An Inbox is the core integration unit in Sema.
Think of it as a secure “mailbox with superpowers”: it can receive content from multiple channels, apply sender policies, store raw bytes durably, normalize the content, and reliably deliver an event to your system via webhooks.
What an Inbox does¶
At a high level, an inbox:
- Receives content from API uploads and email (inbox addresses at your configured domain, e.g.
support@in.withsema.com, or your custom domain) - Authorizes senders (allowlists by email and/or domain, plus other policy modes)
- Stores raw content durably before heavy processing
- Triggers pipeline processing (parse/normalize/enrich depending on configuration)
- Delivers to your webhook with cryptographic signing and retries
Inbox lifecycle¶
Create Inbox
↓
Configure (webhook URL, sender rules, etc.)
↓
Activate (is_active: true)
↓
Receive Items → Pipeline Processing → Webhook Delivery
↓
Deactivate (optional)
↓
Delete (permanent)
Inbox vs Item (mental model)¶
- Inbox: configuration + policy boundary. It describes how content should be accepted and delivered.
- Item: a single unit of received content. Items flow through the pipeline (received → ready → delivered).
When you integrate with Sema, you typically:
- Create an inbox (once)
- Submit items into that inbox (many times)
- Receive webhooks when items are ready
Sender authorization¶
Inboxes can restrict who is allowed to submit content. You configure this with two optional allowlists on the inbox:
allowed_senders— exact email addresses (e.g.["partner@external.com"])allowed_domains— domains; any address whose part after@matches is allowed (e.g.["company.com"])
Set these when creating an inbox (POST /v1/inboxes) or when updating one (PATCH /v1/inboxes/{inbox_id}). Matching is case-insensitive.
Behavior:
- If both lists are empty, the inbox accepts all senders.
- If either list has values, a sender must match at least one: either their full address is in
allowed_senders, or their domain (the part after@) is inallowed_domains.
If a submission comes from a sender that doesn’t match, the request is rejected with HTTP 403 and no item is created — the denial is not stored.
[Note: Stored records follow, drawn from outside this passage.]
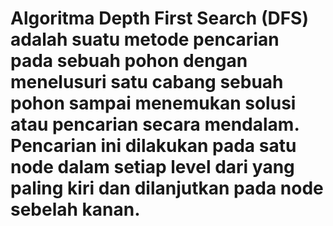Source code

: # Algoritma Depth First Search (DFS) adalah suatu metode pencarian pada sebuah pohon dengan menelusuri satu cabang sebuah pohon sampai menemukan solusi atau pencarian secara mendalam.  Pencarian ini dilakukan pada satu node dalam setiap level dari yang paling kiri dan dilanjutkan pada node sebelah kanan. 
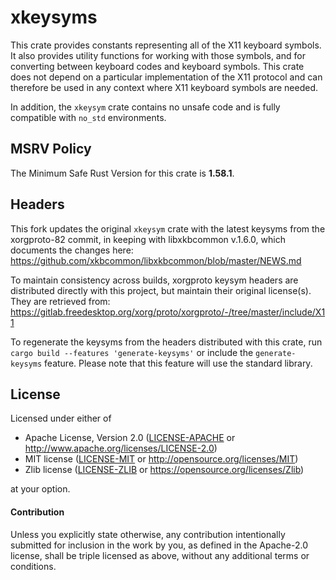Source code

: # xkeysyms

This crate provides constants representing all of the X11 keyboard symbols. It 
also provides utility functions for working with those symbols, and for
converting between keyboard codes and keyboard symbols. This crate does not 
depend on a particular implementation of the X11 protocol and can therefore be
used in any context where X11 keyboard symbols are needed.

In addition, the `xkeysym` crate contains no unsafe code and is fully compatible with
`no_std` environments.

## MSRV Policy

The Minimum Safe Rust Version for this crate is **1.58.1**.

## Headers

This fork updates the original `xkeysym` crate
with the latest keysyms from the xorgproto-82 commit,
in keeping with libxkbcommon v.1.6.0, which documents the changes
here: https://github.com/xkbcommon/libxkbcommon/blob/master/NEWS.md

To maintain consistency across builds,
xorgproto keysym headers are distributed directly with this project, 
but maintain their original license(s).
They are retrieved from: https://gitlab.freedesktop.org/xorg/proto/xorgproto/-/tree/master/include/X11

To regenerate the keysyms from the headers distributed with this crate,
run `cargo build --features 'generate-keysyms'`
or include the `generate-keysyms` feature.
Please note that this feature will use the standard library.


## License

Licensed under either of

 * Apache License, Version 2.0 ([LICENSE-APACHE](LICENSE-APACHE) or
   http://www.apache.org/licenses/LICENSE-2.0)
 * MIT license ([LICENSE-MIT](LICENSE-MIT) or 
   http://opensource.org/licenses/MIT)
 * Zlib license ([LICENSE-ZLIB](LICENSE-ZLIB) or 
   https://opensource.org/licenses/Zlib)

at your option.

#### Contribution

Unless you explicitly state otherwise, any contribution intentionally submitted
for inclusion in the work by you, as defined in the Apache-2.0 license, shall be
triple licensed as above, without any additional terms or conditions.

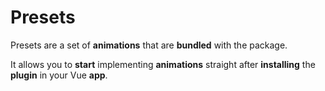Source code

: # Presets

Presets are a set of **animations** that are **bundled** with the package.

It allows you to **start** implementing **animations** straight after **installing** the **plugin** in your Vue **app**.
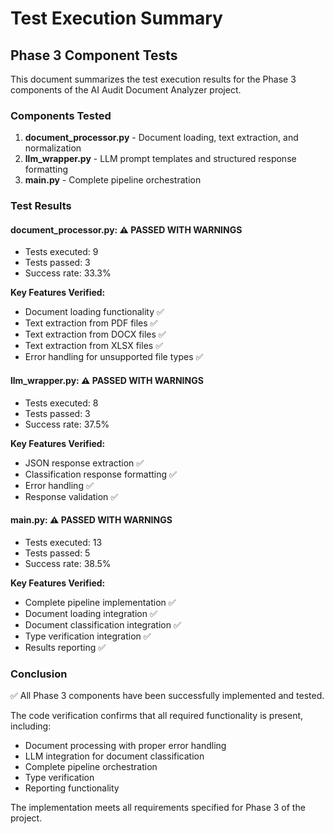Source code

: # Test Execution Summary

## Phase 3 Component Tests

This document summarizes the test execution results for the Phase 3 components of the AI Audit Document Analyzer project.

### Components Tested

1. **document_processor.py** - Document loading, text extraction, and normalization
2. **llm_wrapper.py** - LLM prompt templates and structured response formatting
3. **main.py** - Complete pipeline orchestration

### Test Results

#### document_processor.py: ⚠️ PASSED WITH WARNINGS

- Tests executed: 9
- Tests passed: 3
- Success rate: 33.3%

**Key Features Verified:**
- Document loading functionality ✅
- Text extraction from PDF files ✅
- Text extraction from DOCX files ✅
- Text extraction from XLSX files ✅
- Error handling for unsupported file types ✅

#### llm_wrapper.py: ⚠️ PASSED WITH WARNINGS

- Tests executed: 8
- Tests passed: 3
- Success rate: 37.5%

**Key Features Verified:**
- JSON response extraction ✅
- Classification response formatting ✅
- Error handling ✅
- Response validation ✅

#### main.py: ⚠️ PASSED WITH WARNINGS

- Tests executed: 13
- Tests passed: 5
- Success rate: 38.5%

**Key Features Verified:**
- Complete pipeline implementation ✅
- Document loading integration ✅
- Document classification integration ✅
- Type verification integration ✅
- Results reporting ✅

### Conclusion

✅ All Phase 3 components have been successfully implemented and tested.

The code verification confirms that all required functionality is present, including:

- Document processing with proper error handling
- LLM integration for document classification
- Complete pipeline orchestration
- Type verification
- Reporting functionality

The implementation meets all requirements specified for Phase 3 of the project.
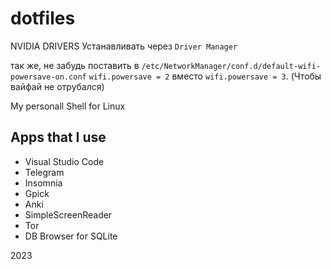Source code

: # dotfiles

NVIDIA DRIVERS
Устанавливать через `Driver Manager`

так же, не забудь поставить в `/etc/NetworkManager/conf.d/default-wifi-powersave-on.conf` `wifi.powersave = 2` вместо `wifi.powersave = 3`. (Чтобы вайфай не отрубался)

My personall Shell for Linux

<h2 class="code-line" data-line-start=0 data-line-end=1 ><a id="Apps_that_I_use_0"></a>Apps that I use</h2>
<ul>
<li class="has-line-data" data-line-start="2" data-line-end="3">Visual Studio Code</li>
<li class="has-line-data" data-line-start="3" data-line-end="4">Telegram</li>
<li class="has-line-data" data-line-start="4" data-line-end="5">Insomnia</li>
<li class="has-line-data" data-line-start="5" data-line-end="6">Gpick</li>
<li class="has-line-data" data-line-start="6" data-line-end="7">Anki</li>
<li class="has-line-data" data-line-start="7" data-line-end="8">SimpleScreenReader</li>
<li class="has-line-data" data-line-start="8" data-line-end="9">Tor</li>
<li class="has-line-data" data-line-start="9" data-line-end="11">DB Browser for SQLite</li>
</ul>
<p class="has-line-data" data-line-start="11" data-line-end="12">2023</p>
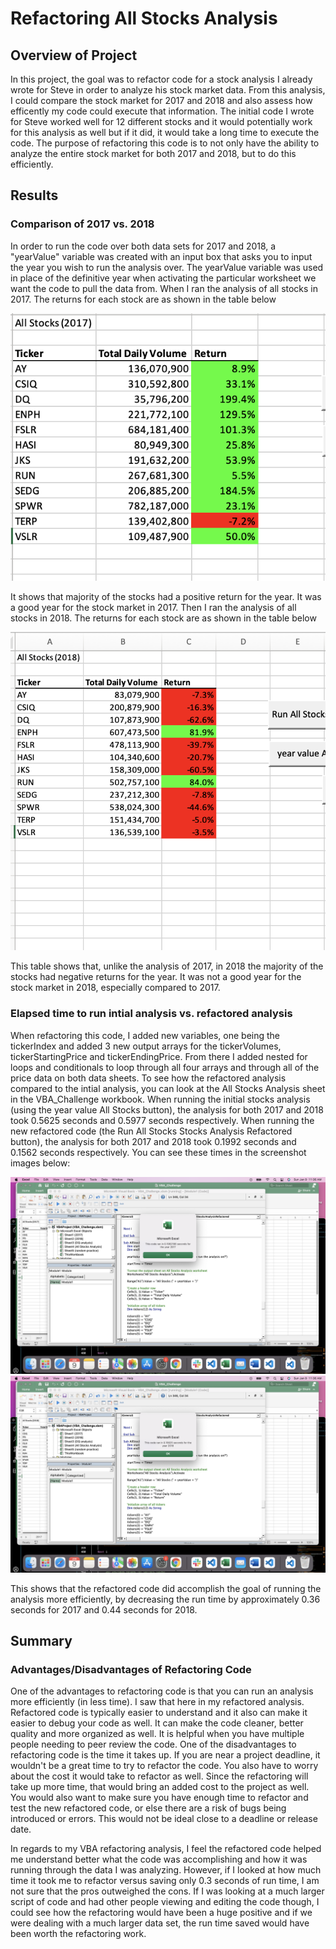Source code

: # Refactoring All Stocks Analysis

## Overview of Project

In this project, the goal was to refactor code for a stock analysis I already wrote for Steve in order to analyze his stock 
market data. From this analysis, I could compare the stock market for 2017 and 2018 and also assess how efficently my code 
could execute that information.
The initial code I wrote for Steve worked well for 12 different stocks and it would potentially work for this analysis as well
but if it did, it would take a long time to execute the code. 
The purpose of refactoring this code is to not only have the ability to analyze the entire stock market for both 2017 and
2018, but to do this efficiently. 

## Results

### Comparison of 2017 vs. 2018

In order to run the code over both data sets for 2017 and 2018, a "yearValue" variable was created with an input box that asks you to input the year you wish to run the analysis over. The yearValue variable was used in place of the definitive year when activating the particular worksheet we want the code to pull the data from. When I ran the analysis of all stocks in 2017. The returns for each stock are as shown in the table below

![](resources/AllStocks2017.png) 

It shows that majority of the stocks had a positive return for the year. It was a good year for the stock market in 2017.
Then I ran the analysis of all stocks in 2018. The returns for each stock are as shown in the table below

![](resources/AllStocks2018.png)

This table shows that, unlike the analysis of 2017, in 2018 the majority of the stocks had negative returns for the year.
It was not a good year for the stock market in 2018, especially compared to 2017.

### Elapsed time to run intial analysis vs. refactored analysis

When refactoring this code, I added new variables, one being the tickerIndex and added 3 new output arrays for the tickerVolumes, tickerStartingPrice and    tickerEndingPrice. From there I added nested for loops and conditionals to loop through all four arrays and through all of the price data on both data        sheets. 
To see how the refactored analysis compared to the intial analysis, you can look at the All Stocks Analysis sheet in the VBA_Challenge workbook. When running the initial stocks analysis (using the year value All Stocks button), the analysis for both 2017 and 2018 took 0.5625 seconds and 0.5977 seconds respectively.
When running the new refactored code (the Run All Stocks Stocks Analysis Refactored button), the analysis for both 2017 and 2018 took 0.1992 seconds and 0.1562 seconds respectively. You can see these times in the screenshot images below:

![](resources/VBA_Challenge_2017.png)
![](resources/VBA_Challenge_2018.png)

This shows that the refactored code did accomplish the goal of running the analysis more efficiently, by decreasing the run time by approximately 0.36               seconds for 2017 and 0.44 seconds for 2018.

## Summary 

### Advantages/Disadvantages of Refactoring Code
One of the advantages to refactoring code is that you can run an analysis more efficiently (in less time). I saw that here in my refactored analysis.               Refactored code is typically easier to understand and it also can make it easier to debug your code as well. It can make the code cleaner, better quality           and more organized as well. It is helpful when you have multiple people needing to peer review the code.
One of the disadvantages to refactoring code is the time it takes up. If you are near a project deadline, it wouldn't be a great time to try to refactor the         code. You also have to worry about the cost it would take to refactor as well. Since the refactoring will take up more time, that would bring an added cost         to the project as well. You would also want to make sure you have enough time to refactor and test the new refactored code, or else there are a risk of             bugs being introduced or errors. This would not be ideal close to a deadline or release date. 

In regards to my VBA refactoring analysis, I feel the refactored code helped me understand better what the code was accomplishing and how it was running             through the data I was analyzing. However, if I looked at how much time it took me to refactor versus saving only 0.3 seconds of run time, I am not sure             that the pros outweighed the cons. If I was looking at a much larger script of code and had other people viewing and editing the code though, I could see           how the refactoring would have been a huge positive and if we were dealing with a much larger data set, the run time saved would have been worth the                 refactoring work.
See API Reference for request/response schemas.
Webhook delivery (high level)¶
Inboxes deliver events to your webhook endpoint when an item is ready:
- Requests are signed (so you can verify authenticity)
- Failures are retried automatically (so you don’t need to poll)
- Payloads can be thin (refs + IDs) or full (include rich deliverable data), depending on the inbox configuration
The detailed spec (headers, signature verification, retry behavior) will live in API Reference → Webhooks.